I saw trust in hiding faces, in running paws, in twitching skin, and then, finally, in a wagging tail. That was when I learned I had to be patient. Trust was never won in one go — it was earned, slowly, and it depended entirely on the other one choosing to give it.


That brought me back to my own work. I had spent years in marketing, where everyone talked about trust constantly — build trust, be transparent, be authentic — words said so often, and followed through on so rarely, that they had nearly stopped meaning anything.


But I had learned, through my dogs, that trust was never something you could talk your way into. It was never a line on a landing page. It was built exactly the way I had built it with them — by what you actually did, over and over, when nobody was watching closely enough to give you credit for it.


Every brand had its own version of that flinch — the moment it asked something of someone who wasn't sure yet. Sign up. Buy now. Hand over your number, your card, your data. So much of marketing was built around getting past that hesitation as fast as possible — urgency, countdowns, fear of missing out, anything to stop someone from pulling back.

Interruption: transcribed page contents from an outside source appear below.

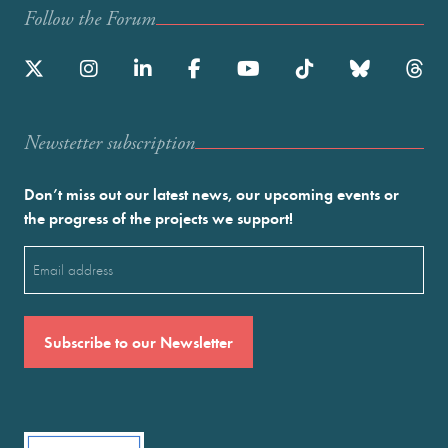
Follow the Forum
Newstetter subscription
Don’t miss out our latest news, our upcoming events or
the progress of the projects we support!
Email
(Required)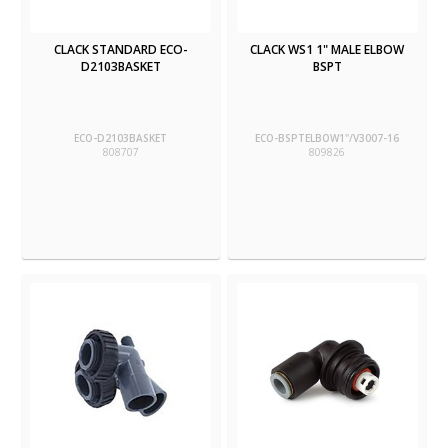
CLACK STANDARD ECO-
CLACK WS1 1" MALE ELBOW
D2103BASKET
BSPT
ECO-D2103BASKET
ECO-BSPTELBOW1"/V3007-16
808707
809826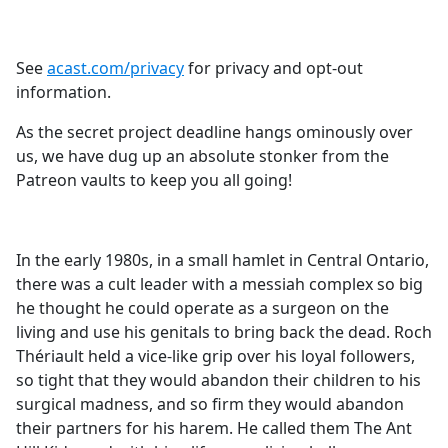
See
acast.com/privacy
for privacy and opt-out
information.
As the secret project deadline hangs ominously over
us, we have dug up an absolute stonker from the
Patreon vaults to keep you all going!
In the early 1980s, in a small hamlet in Central Ontario,
there was a cult leader with a messiah complex so big
he thought he could operate as a surgeon on the
living and use his genitals to bring back the dead. Roch
Thériault held a vice-like grip over his loyal followers,
so tight that they would abandon their children to his
surgical madness, and so firm they would abandon
their partners for his harem. He called them The Ant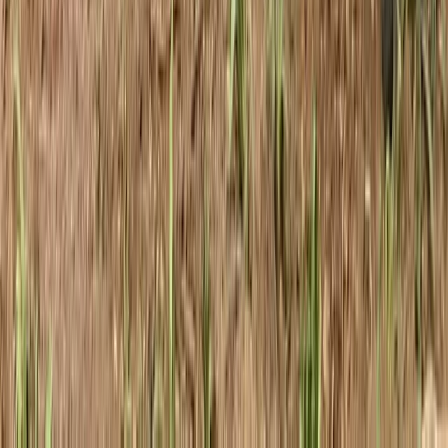
Beginner, Improver
Book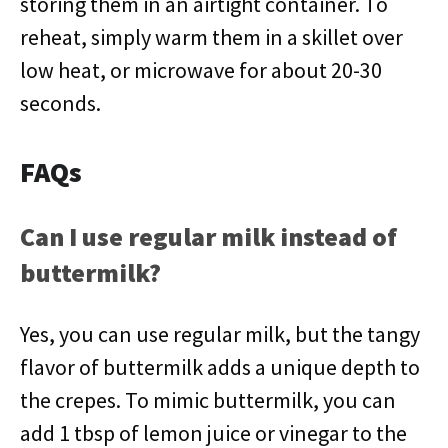
storing them in an airtight container. To
reheat, simply warm them in a skillet over
low heat, or microwave for about 20-30
seconds.
FAQs
Can I use regular milk instead of
buttermilk?
Yes, you can use regular milk, but the tangy
flavor of buttermilk adds a unique depth to
the crepes. To mimic buttermilk, you can
add 1 tbsp of lemon juice or vinegar to the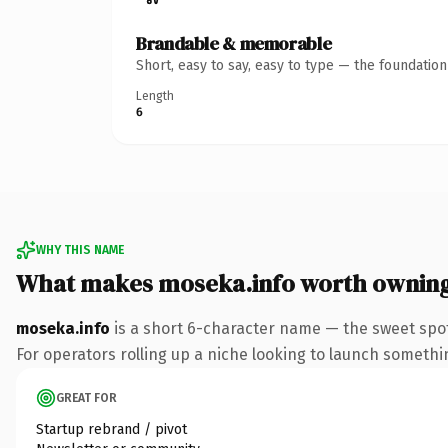
Brandable & memorable
Short, easy to say, easy to type — the foundatio
Length
6
WHY THIS NAME
What makes moseka.info worth ownin
moseka.info
is a short 6-character name — the sweet spot
For operators rolling up a niche looking to launch something
GREAT FOR
Startup rebrand / pivot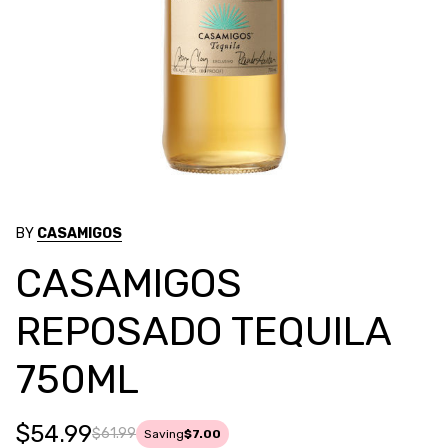
BY
CASAMIGOS
CASAMIGOS
REPOSADO TEQUILA
750ML
$54.99
$61.99
Saving
$7.00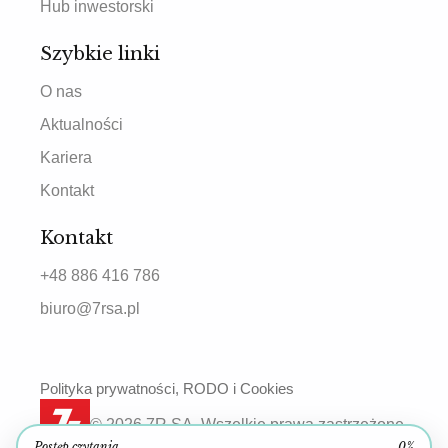
Hub inwestorski
Szybkie linki
O nas
Aktualności
Kariera
Kontakt
Kontakt
+48 886 416 786
biuro@7rsa.pl
Polityka prywatności, RODO i Cookies
© 2026 7R SA. Wszelkie prawa zastrzeżone.
Postęp czytania
0%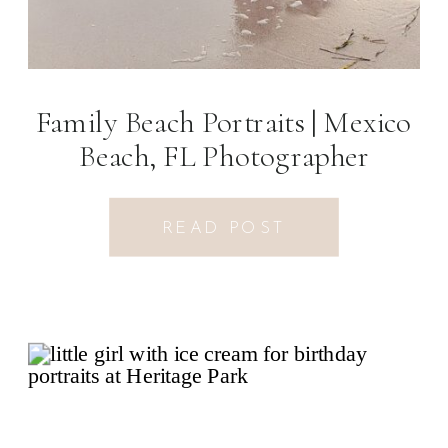
Family Beach Portraits | Mexico
Beach, FL Photographer
READ POST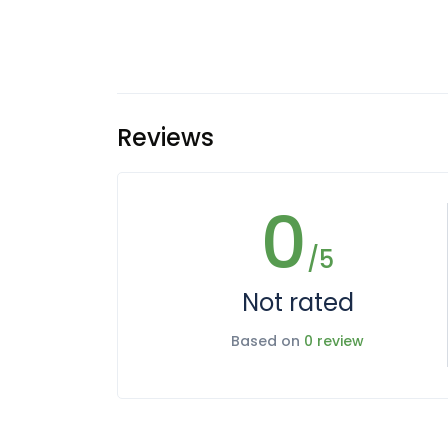
Reviews
0
/5
Not rated
Based on
0 review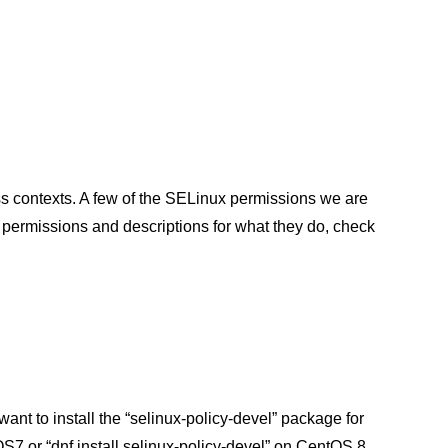
s contexts. A few of the SELinux permissions we are
permissions and descriptions for what they do, check
want to install the “selinux-policy-devel” package for
tOS7 or “dnf install selinux-policy-devel” on CentOS 8.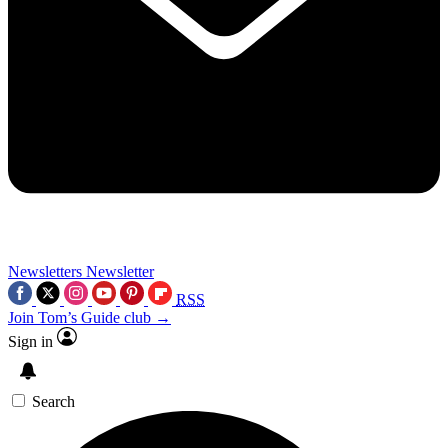
Newsletters
Newsletter
RSS
Join Tom’s Guide club →
Sign in
Search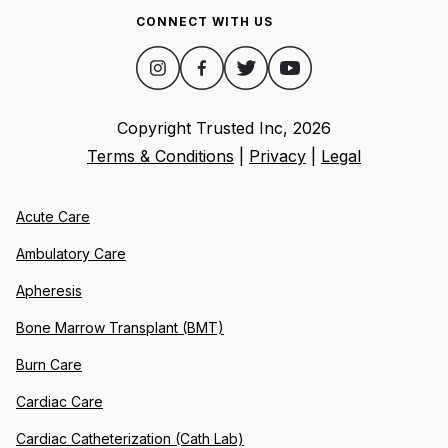
CONNECT WITH US
Copyright Trusted Inc,
2026
Terms & Conditions
|
Privacy
|
Legal
Acute Care
Ambulatory Care
Apheresis
Bone Marrow Transplant (BMT)
Burn Care
Cardiac Care
Cardiac Catheterization (Cath Lab)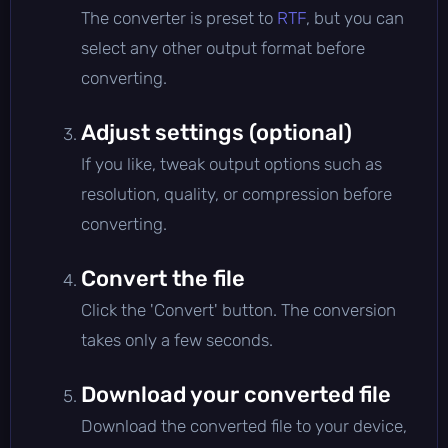
The converter is preset to
RTF
, but you can
select any other output format before
converting.
Adjust settings (optional)
If you like, tweak output options such as
resolution, quality, or compression before
converting.
Convert the file
Click the 'Convert' button. The conversion
takes only a few seconds.
Download your converted file
Download the converted file to your device,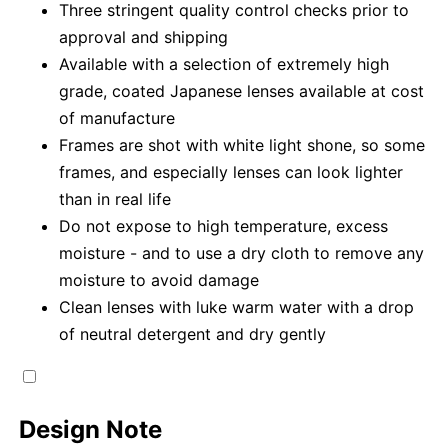
Three stringent quality control checks prior to
approval and shipping
Available with a selection of extremely high
grade, coated Japanese lenses available at cost
of manufacture
Frames are shot with white light shone, so some
frames, and especially lenses can look lighter
than in real life
Do not expose to high temperature, excess
moisture - and to use a dry cloth to remove any
moisture to avoid damage
Clean lenses with luke warm water with a drop
of neutral detergent and dry gently
Design Note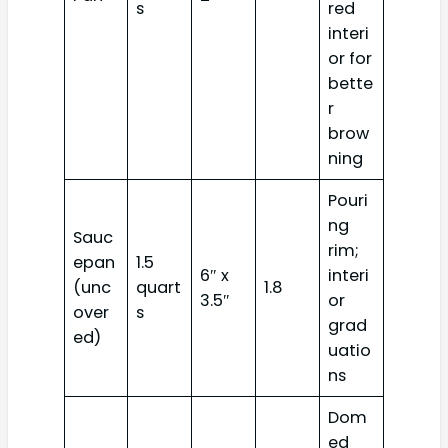
s
red
interi
or for
bette
r
brow
ning
Pouri
ng
Sauc
rim;
epan
1.5
6″ x
interi
(unc
quart
1.8
3.5″
or
over
s
grad
ed)
uatio
ns
Dom
ed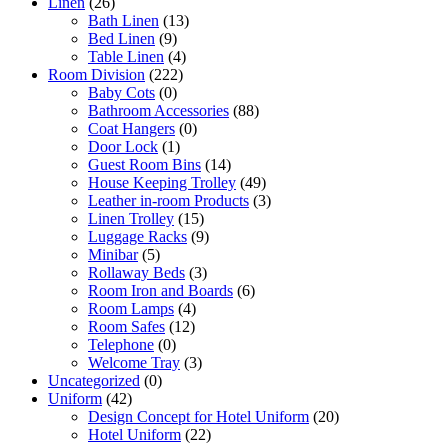
Linen
(26)
Bath Linen
(13)
Bed Linen
(9)
Table Linen
(4)
Room Division
(222)
Baby Cots
(0)
Bathroom Accessories
(88)
Coat Hangers
(0)
Door Lock
(1)
Guest Room Bins
(14)
House Keeping Trolley
(49)
Leather in-room Products
(3)
Linen Trolley
(15)
Luggage Racks
(9)
Minibar
(5)
Rollaway Beds
(3)
Room Iron and Boards
(6)
Room Lamps
(4)
Room Safes
(12)
Telephone
(0)
Welcome Tray
(3)
Uncategorized
(0)
Uniform
(42)
Design Concept for Hotel Uniform
(20)
Hotel Uniform
(22)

I didn't think that was right. The hesitation wasn't something to push through. It was information. How you handled it decided whether you ended up with trust, or just a sale from someone who already half regretted it.


And here was the part most people missed. The day a dog finally trusted me wasn't the end of anything — it was the start of a responsibility. I was now holding something that had taken months to build, and that one wrong move could undo. Trust didn't just sit there once I had earned it. I had to keep earning it, every day, or it left — and it never came back as easily as it left.


I watched brands burn years of trust in a single dishonest moment and then act surprised that people didn't just forgive them and move on. People didn't work that way. Dogs definitely didn't.


I never explained it better than my dogs already had — eyes that finally came up off the ground, a body that stopped flinching, a dog that ran towards me instead of away. None of it was ever faked or rushed. It was earned, the same ordinary way, every single day.


That remains the only kind of trust I believe in. And the lesson I carried into my work, and everywhere else, was the one my dogs had taught me: Be patient. Be consistent. Be real.